Trailer owners would get from the Florida Mobile Home Relocation Fund only $1,375 for a single wide and $2,750 for a double wide.

Most trailers cannot be moved for reasons that range from structure instability to financial hardships a move would create.

It’s estimated that relocating a trailer from the site would cost between $6,000 to $10,000, depending on the distance.

Some older units contain asbestos and leaded paint and do not meet current codes.

“We will do everything legally possible to save the park,” Jenny Cocciardi, association president, said. “We will not allow this to happen.”

Cocciardi said the units would be destroyed where they stand. Those people with mortgages will not only lose their homes, but would have to continue payments as well.

All park residents are low on the economic totem pole. They are blue collar workers existing from paycheck to paycheck.

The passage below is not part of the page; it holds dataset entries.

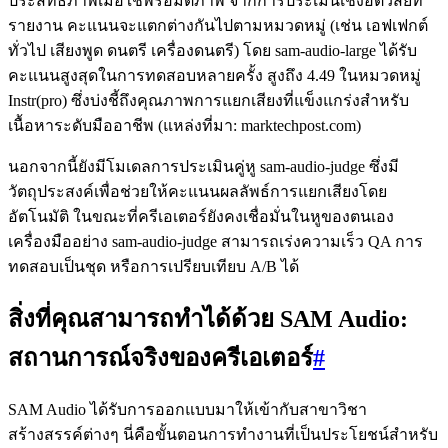
ประสิทธิภาพเมื่อใช้พรอมต์ภาพ จากการประเมินเชิงอัตวิสัยที่
รายงาน คะแนนจะแตกต่างกันไปตามหมวดหมู่ (เช่น เอฟเฟกต์
ทั่วไป เสียงพูด ดนตรี เครื่องดนตรี) โดย sam-audio-large ได้รับ
คะแนนสูงสุดในการทดสอบหลายครั้ง สูงถึง 4.49 ในหมวดหมู่
Instr(pro) ซึ่งบ่งชี้ถึงคุณภาพการแยกเสียงที่แข็งแกร่งสำหรับ
เนื้อหาระดับมืออาชีพ (แหล่งที่มา: marktechpost.com)
นอกจากนี้ยังมีโมเดลการประเมินคู่หู sam-audio-judge ซึ่งมี
วัตถุประสงค์เพื่อช่วยให้คะแนนผลลัพธ์การแยกเสียงโดย
อัตโนมัติ ในขณะที่ครีเอเตอร์ยังคงเชื่อมั่นในหูของตนเอง
เครื่องมืออย่าง sam-audio-judge สามารถเร่งความเร็ว QA การ
ทดสอบเป็นชุด หรือการเปรียบเทียบ A/B ได้
สิ่งที่คุณสามารถทำได้ด้วย SAM Audio:
สถานการณ์จริงของครีเอเตอร์
#
SAM Audio ได้รับการออกแบบมาให้เข้ากับสาขาวิชา
สร้างสรรค์ต่างๆ นี่คือขั้นตอนการทำงานที่เป็นประโยชน์สำหรับ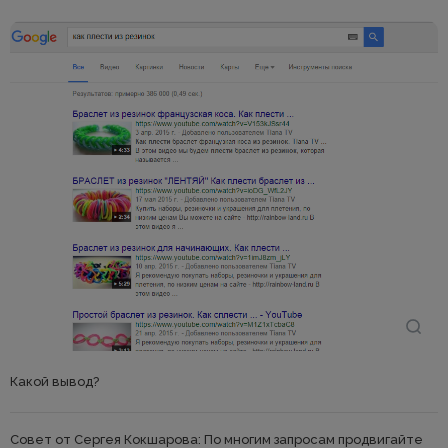
Какой вывод?
Совет от Сергея Кокшарова: По многим запросам продвигайте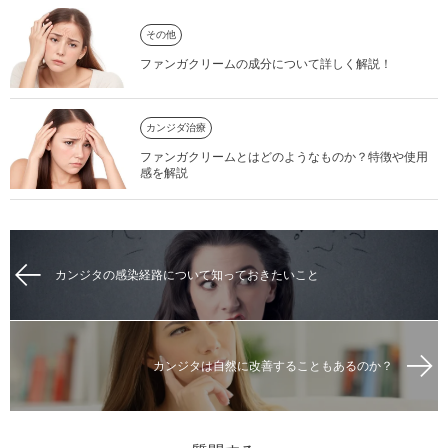
その他
ファンガクリームの成分について詳しく解説！
カンジダ治療
ファンガクリームとはどのようなものか？特徴や使用
感を解説
カンジタの感染経路について知っておきたいこと
カンジタは自然に改善することもあるのか？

“We are not trailer trash,” said Christie Short, the association’s secretary who, with her sister, Sandra, share a unit with one child and six dogs. “Many of us are educated and simply chose the trailer park lifestyle.”

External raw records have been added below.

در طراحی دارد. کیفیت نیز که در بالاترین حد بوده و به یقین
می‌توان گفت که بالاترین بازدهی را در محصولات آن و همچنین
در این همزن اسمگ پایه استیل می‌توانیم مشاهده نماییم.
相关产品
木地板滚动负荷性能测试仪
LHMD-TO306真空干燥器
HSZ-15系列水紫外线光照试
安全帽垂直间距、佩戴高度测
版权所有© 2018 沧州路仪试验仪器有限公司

Occupations of residents range from medical professionals to minimum wage jobs.

“We are the people who work as cashiers, painters, waiters and mechanics,” Sandra Short said.

She said mobile park residents earned an unfair reputation from watching too many television shows like Jerry Springer.

“We are not as transient a group as many believe,” Short said. “Many residents have been here since the ’70s.”

Residents pay between $335 and $350 a month for lots. The price includes water, lawn maintenance, sewer fees and garbage pickup.

A comparible home or apartment would cost about $1,000 to $1,500 per month, and all the services would be extra.

Some trailers are in rough shape. Others, however, are well-kept. Pets seem to dominate the area.

One woman owns a pair of wolf hybrids. One is a wolf-Alaskan Malamute mix and the other is a wolf-Siberian Husky mix.

“Tonka and Laquoth are wonderful pets,” she said, though admitting that one animal tends to howl at night.

Cherry said many handicapped and senior citizens would have no place to go if forced out of the trailer park.

“They live in trailers because it’s affordable,” Cherry said.

“There is a camaraderie here and we watch out for one another,” Christie Short said. “There is a humane side to all this that everyone ignores.”